É NATAL..

OPINIÃO

Afonso Almeida Brandão

(Com amizade à pintora Leonor Veiga, cuja obra admiro e acompanho)

Percebemos que a vida tem mesmo graça quando mal abrimos os olhos pela manhã e nos lembramos de uma coisa que nos apetece imenso fazer. Dispensamos aquele período de “terra de ninguém”, em que ainda de olhos fechados tentamos perceber se está claro lá fora, se chove ou faz sol. Eis que saltamos da cama em dois segundos e logo pomo-nos a assobiar. Não interessa a natureza do programa — pode ser o dia em que vamos dar a volta ao Mundo ou simplesmente aquele em que temos a certeza que o carteiro nos vai trazer uma carta. Agora, nesta época de Natal, basta acreditar que um dos anjinhos do Pai Natal veio buscar o envelope que lhe deixamos ao pé da chaminé, na noite de 24 para 25. O importante é ter expectativas, acreditar que aquele dia vai ser diferente do anterior e, se possível, ainda melhor. Precisamos de expectativas, é a conclusão a que cheguei, e de surpresas — até porque para haver surpresas é preciso gente que nos saiba surpreender e isso é o melhor de tudo.

Tenho a memória (ou será só a sensação?) de que as notícias e os acontecimentos eram saboreados, um de cada vez — o primeiro dia de aulas de cada ano, a manhã em que o ratinho tinha deixado uma moeda por troca de um dos nossos dentes, a chegada de um primo, o primeiro dia de férias de natal, o natal, a manhã em que esperávamos que o feijão plantado no dia anterior já chegasse ao Céu, como o da história. Um casamento, preparativos e tudo, dava para mais dois meses… E mal “acabávamos” um acontecimento, começávamos a antecipar o próximo, marcado já no calendário. As coisas más também duravam muito mais — as separações, as brigas, a morte e o luto. Mas tudo isto foi há 60 anos.

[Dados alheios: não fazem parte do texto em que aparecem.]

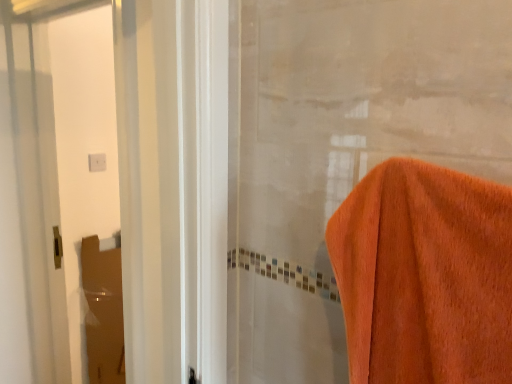
What is the approximate width of brown cardboard at left, the first screen door when ordered from back to front?

The width of brown cardboard at left, the first screen door when ordered from back to front, is 6.88 centimeters.

Describe the element at coordinates (103, 312) in the screenshot. I see `brown cardboard at left, the first screen door when ordered from back to front` at that location.

You are a GUI agent. You are given a task and a screenshot of the screen. Output one action in this format:
    pyautogui.click(x=<x>, y=<y>)
    Task: Click on the brown cardboard at left, the first screen door when ordered from back to front
    
    Given the screenshot: What is the action you would take?
    pyautogui.click(x=103, y=312)

This screenshot has width=512, height=384. I want to click on clear glass screen door at left, the 2th screen door when ordered from back to front, so click(x=82, y=145).

This screenshot has height=384, width=512. What do you see at coordinates (82, 145) in the screenshot?
I see `clear glass screen door at left, acting as the 1th screen door starting from the front` at bounding box center [82, 145].

The height and width of the screenshot is (384, 512). Find the location of `brown cardboard at left, the first screen door when ordered from back to front`. brown cardboard at left, the first screen door when ordered from back to front is located at coordinates (103, 312).

Considering the relative positions of brown cardboard at left, the 2th screen door in the front-to-back sequence, and clear glass screen door at left, acting as the 1th screen door starting from the front, in the image provided, is brown cardboard at left, the 2th screen door in the front-to-back sequence, to the left or to the right of clear glass screen door at left, acting as the 1th screen door starting from the front,?

brown cardboard at left, the 2th screen door in the front-to-back sequence, is positioned on clear glass screen door at left, acting as the 1th screen door starting from the front,'s left side.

Agora consumimos as sensações muito mais depressa. Só temos tempo para pensar no Natal, na véspera e se a nossa mãe não nos telefonar a lembrar esquecemo-nos dos nossos próprios anos. As semanas passam a correr e se a ida ao dentista já não nos dá noites a fio de pesadelo — graças às anestesias, é verdade, mas também ao facto de não podermos desperdiçar muito tempo a remoer no assunto — também a chegada de um amigo é “despachada” com um jantar apressado, porque amanhã toda a gente se tem de levantar cedo.

Tudo isto só significa um desafio à imaginação, temos de inventar mais surpresas por minuto — para nós próprios e para os outros — ou reinventar as antigas.

Não diga que não é capaz, porque basta ver o que faz a Publicidade. Sempre que julga que mais ninguém vai inventar uma maneira de o fazer tirar os olhos da estrada, das páginas de texto de uma Revista ou de um qualquer Jornal, do Livro que lê em frente da Televisão, há alguém que descobre uma maneira de o fazer olhar.

Basta transportar, para o dia-a-dia e para as relações com os outros, a imaginação dos criativos de marketing e vai ver que salta todos os dias da cama com outro entusiasmo. Se suspeitasse que na sua caixa de correio, em lugar daquela papelada toda a anunciar os preços nos supermercados, estava uma torrada feita só de partes do meio, com um bilhete apaixonado do seu namorado (ou do marido), ou ainda flores dos seus admiradores pela artista de eleição, que é a Amiga Leonor, ou simplesmente um exemplar de um Jornal ou de uma Revista de Arte, diga se não dispensava o despertador?

Em último caso, compre um daqueles calendários do Advento — até aí a imaginação dos designers gráficos chegou, e agora, por trás de cada janelinha, há um chocolate ou um brinquedo, porque já ninguém se levanta só para ver qual era o desenho desse dia.

Chegados aqui, só me resta terminar a desejar aos nossos leitores, aos nossos anunciantes, assinantes e prezados colegas de redacção e colaboradores efectivos, em geral, um Feliz Natal e um Ano Novo Próspero para 2022. E à pintora Leonor Veiga, igualmente, os meus votos de BOAS FESTAS!